The facts as presented in the forecast of evidence now before us do not establish contributory negligence so clearly that no other conclusion may be reasonably drawn therefrom. Reasonable men could differ on the issue of whether plaintiffs stopping her Volkswagen within four feet of the intersection constituted contributory negligence. Pursuant to G.S. 20-158(a)(l), plaintiff was required “to come to a complete stop at the entrance to that portion of the intersection designated as the main traveled or through highway.” Her failure to stop, however, is not considered *224negligence or contributory negligence per se. G.S. 20458(d). Under this statute

[i]t is the duty of the driver of a motor vehicle on such servi-ent highway to stop at such time and place as the physical conditions may require in order for him to observe traffic conditions on the highways and to determine when, in the exercise of due care, he may enter or cross the intersecting highway with reasonable safety.

Edwards v. Vaughn and Mims v. Vaughn, supra, at 93, 76 S.E. 2d at 363. In the case sub judice, there was a material issue of fact, upon which reasonable men could differ, as to whether plaintiff exercised due care in crossing the intersection.

In a similar fact situation, the North Carolina Supreme Court upheld judgment in plaintiffs favor. Hawes v. Refining Co., 236 N.C. 643, 74 S.E. 2d 17 (1953). In Hawes, the plaintiff presented evidence that he was traveling along the servient road and stopped about five feet from the intersection. Plaintiff then looked to the south and saw nothing coming. His view in that direction was about 100 yards. Plaintiff drove halfway into the main road at a speed of 5 m.p.h. before he was struck by defendant’s car. Defendant was traveling at a speed of 50 to 55 m.p.h. In upholding the judgment for plaintiff, the Court emphasized:

[A]pplying mathematics to the rate of speed at which the evidence of plaintiff tends to show the two automobiles were traveling, it is not unreasonable to infer that while plaintiff’s automobile was starting and traveling ten feet or more, the automobile of defendant could come from beyond the range of vision of one stopping at the intersection, whereas if traveling at a prudent rate of speed it would not be expected to do so. In other words, the case does not come within the purview of those cases where the evidence tends to show that the driver failed to see what was in clear view.
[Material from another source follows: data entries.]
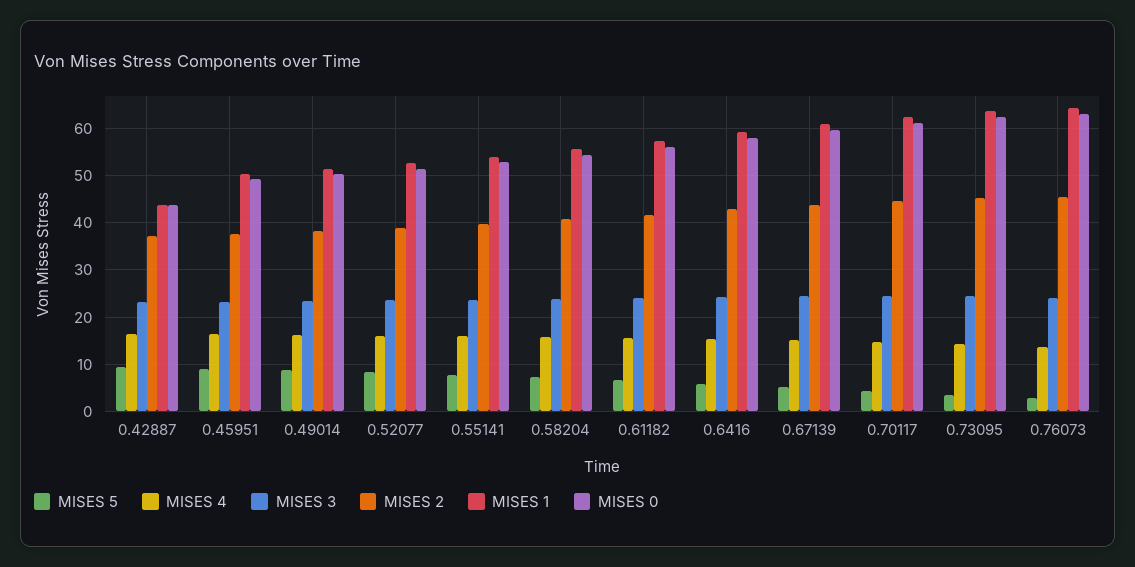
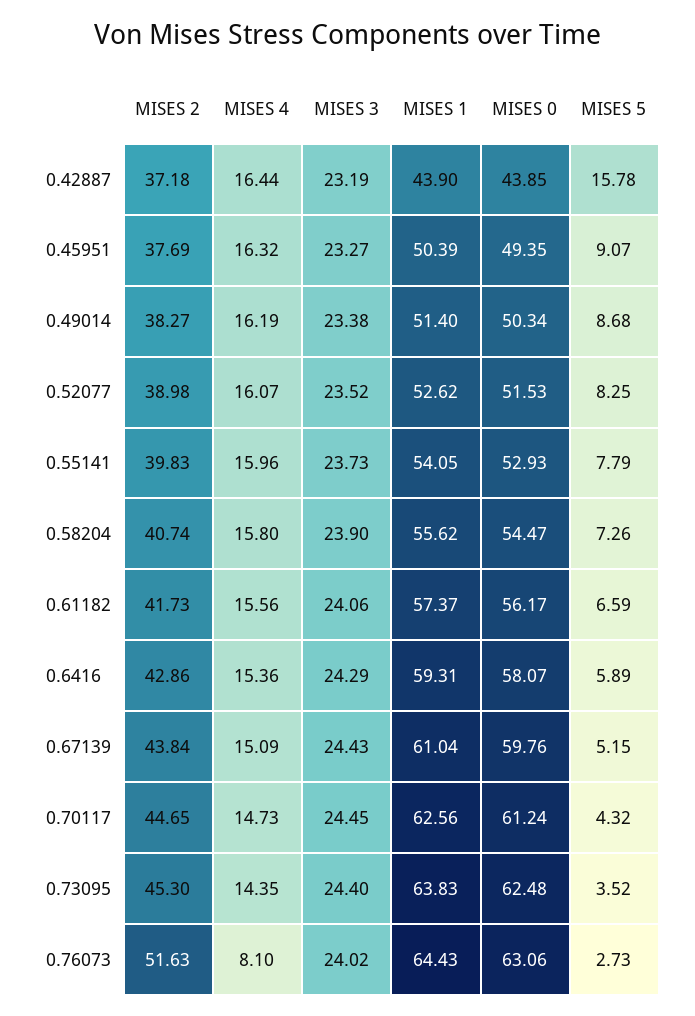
MISES 5, 0.42887: 10 -> 15.78
MISES 4, 0.76073: 14 -> 8.1
MISES 2, 0.76073: 46 -> 51.63

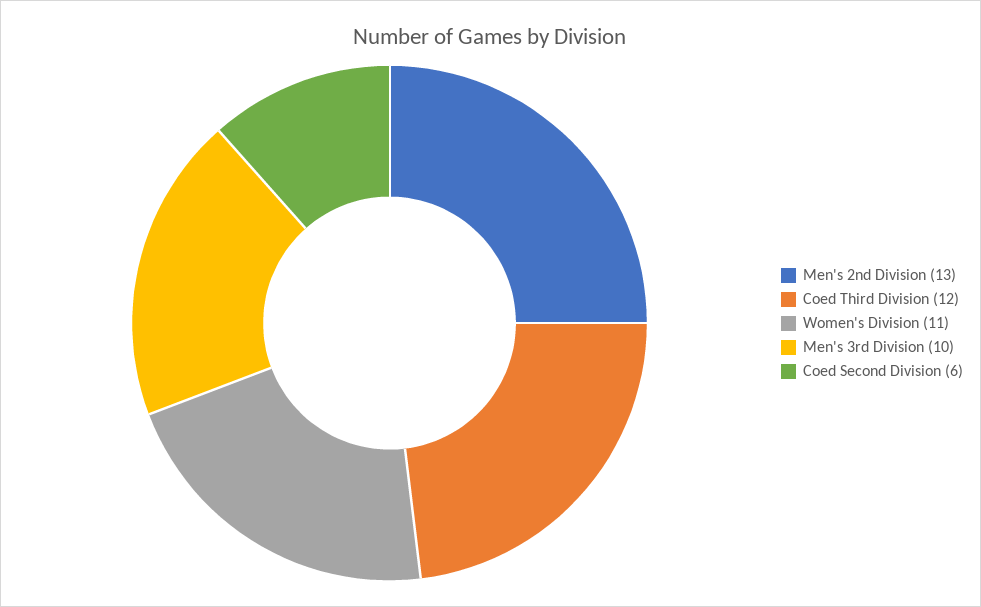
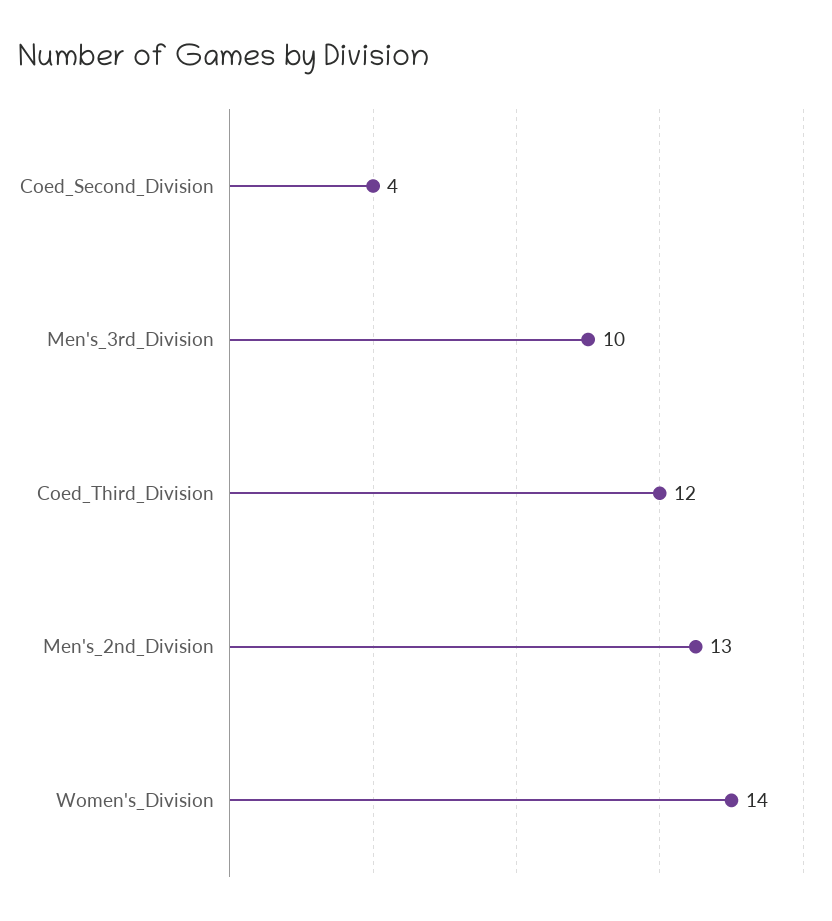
Women's Division: 11 -> 14
Coed Second Division: 6 -> 4

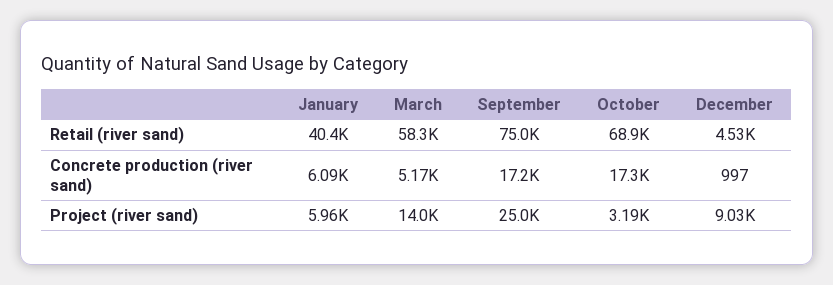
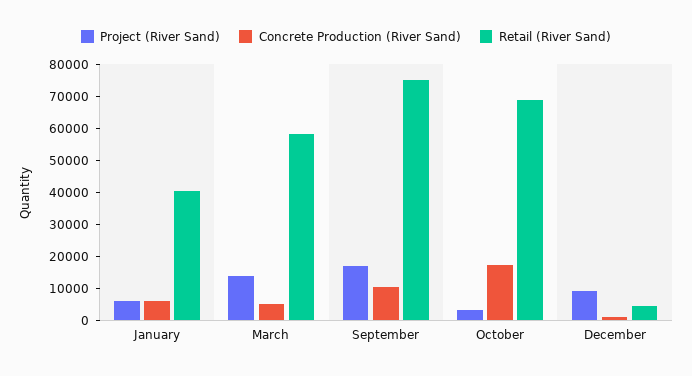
Concrete production (river sand), September: 17200 -> 10000
Project (river sand), September: 25000 -> 17500

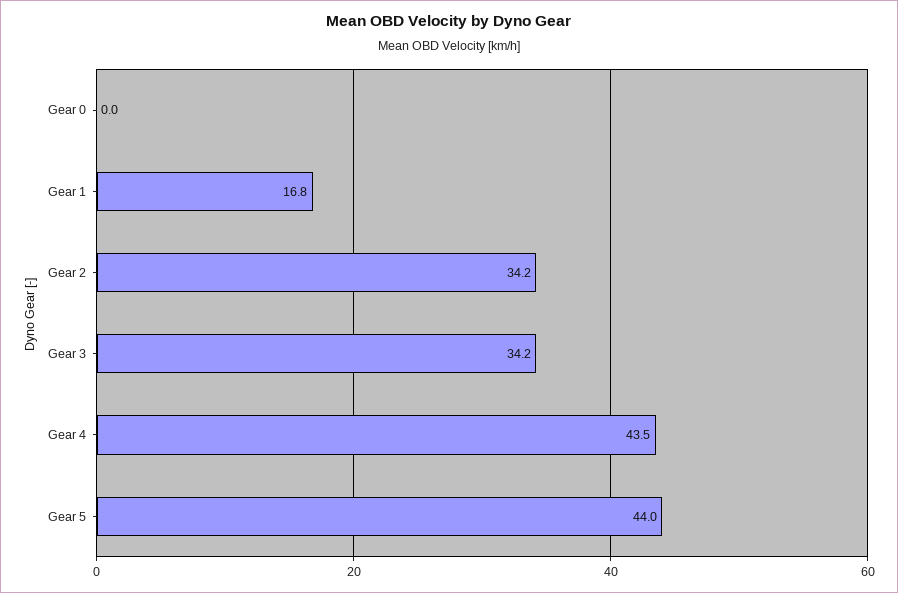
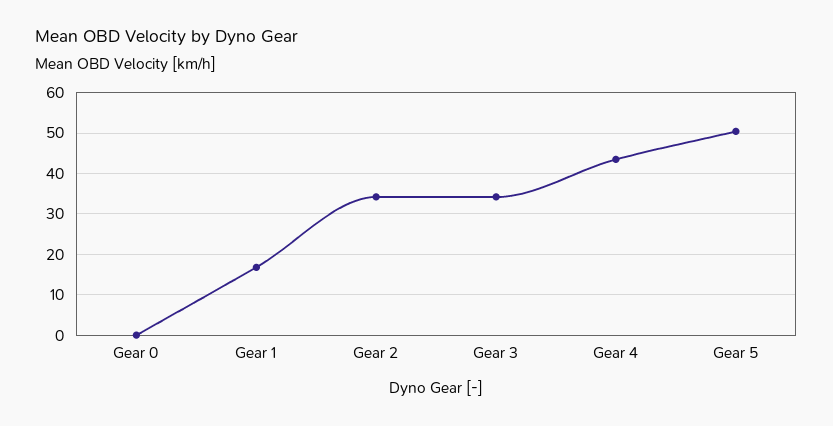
Gear 5: 44 -> 50

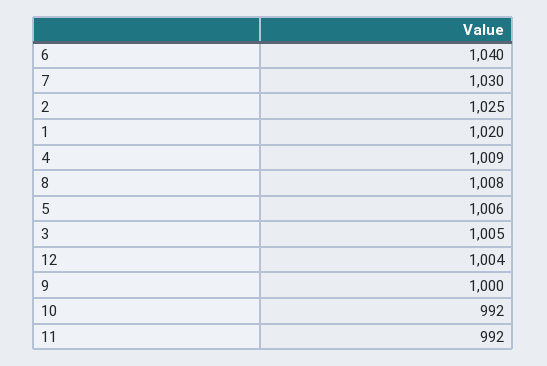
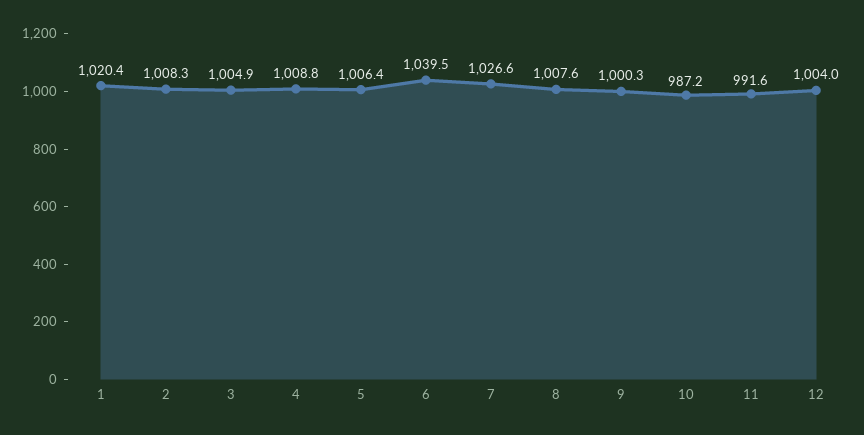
7: 1030 -> 1026.6
2: 1025 -> 1008.3
10: 992 -> 987.2

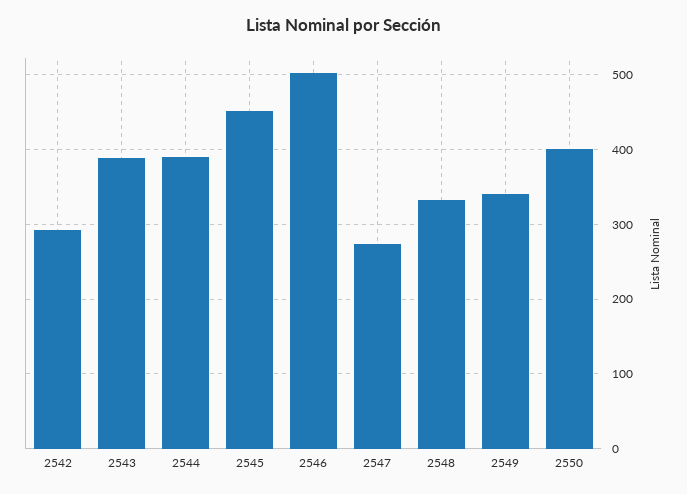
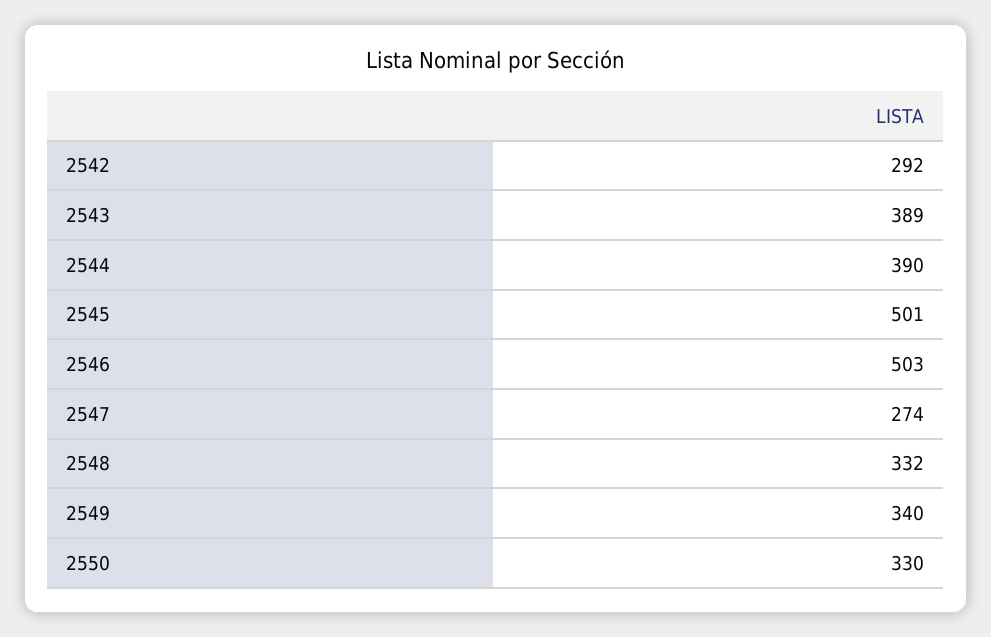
2545: 450 -> 501
2550: 400 -> 330

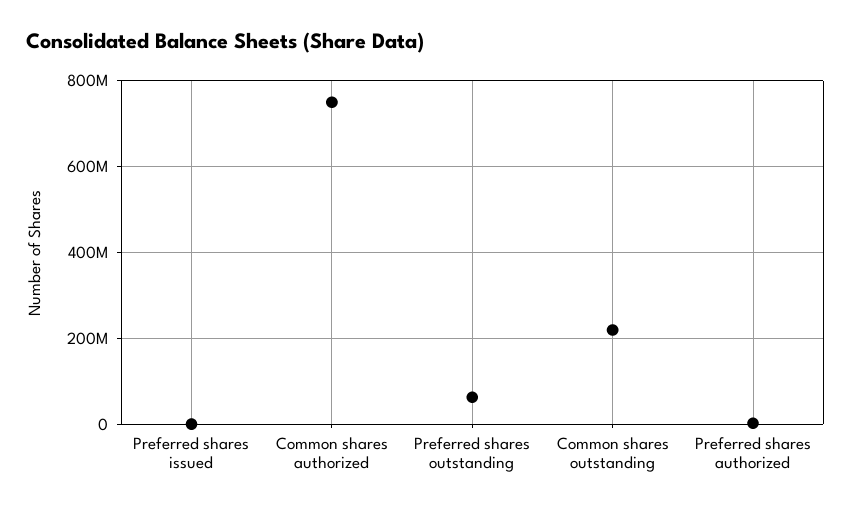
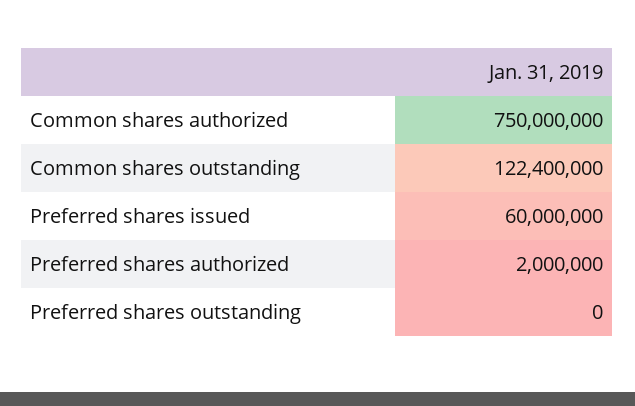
Preferred shares issued: 0 -> 60000000
Preferred shares outstanding: 60000000 -> 0
Common shares outstanding: 220000000 -> 122400000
Id. at 651, 74 S.E. 2d at 22.

When the forecast of the evidence here is viewed in the light most favorable to plaintiff, it shows negligence on defendants’ part and raises a genuine issue of material fact as to any contributory negligence on plaintiffs part. We hold that the trial *225court erred in granting summary judgment for defendants, since a reasonable inference could be drawn that plaintiff exercised ordinary care in attempting to cross the intersection and that defendant Craig Ray’s speeding or failure to reduce his speed was the proximate cause of the collision.

Reversed.

Chief Judge VAUGHN and Judge BRASWELL concur.